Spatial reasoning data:
◇ ◇ ◇ ◇ ◇

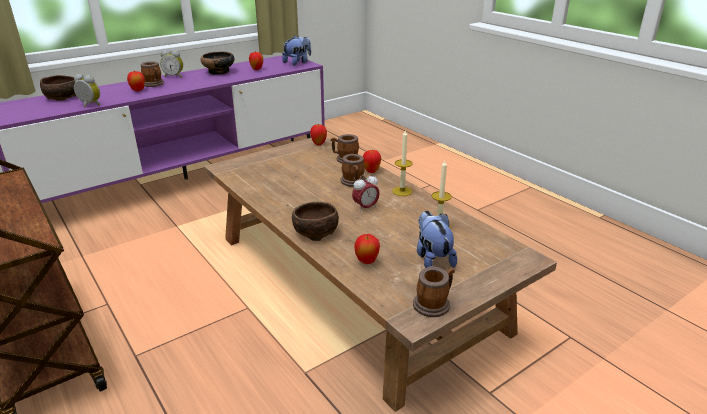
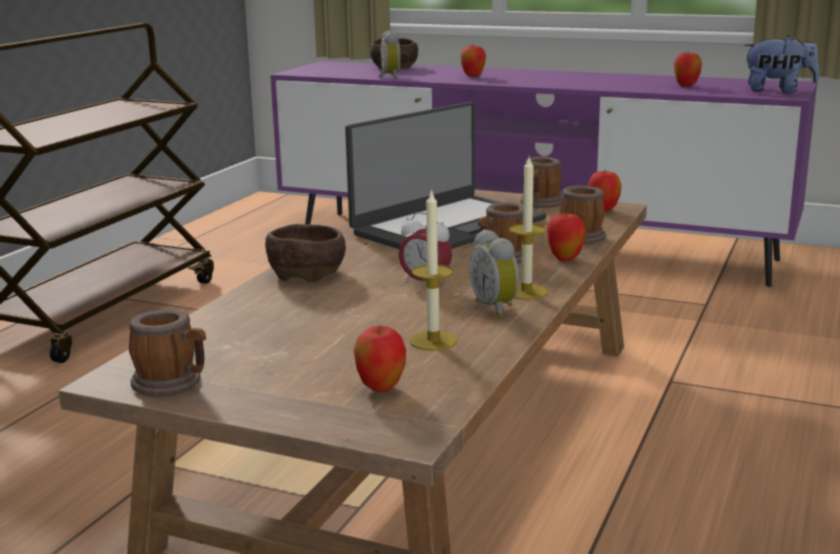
camera: 60 degrees right, 10 degrees down
(154, 84) = (509, 75): mug -> mug (540, 204)
(174, 76) = (558, 73): alarm clock -> alarm clock (497, 308)
(219, 72) = (626, 79): bowl -> none
(291, 179) = (447, 226): none -> laptop
(366, 262) = (253, 318): apple -> apple (380, 388)
(432, 258) = (314, 357): plush toy -> none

◇ ◇ ◇ ◇ ◇

● PROBLEM STATEMENT: Search the entries for the word "none", then gather every line that has it.

● ANSWER TO THIS TASK:
(219, 72) = (626, 79): bowl -> none
(291, 179) = (447, 226): none -> laptop
(432, 258) = (314, 357): plush toy -> none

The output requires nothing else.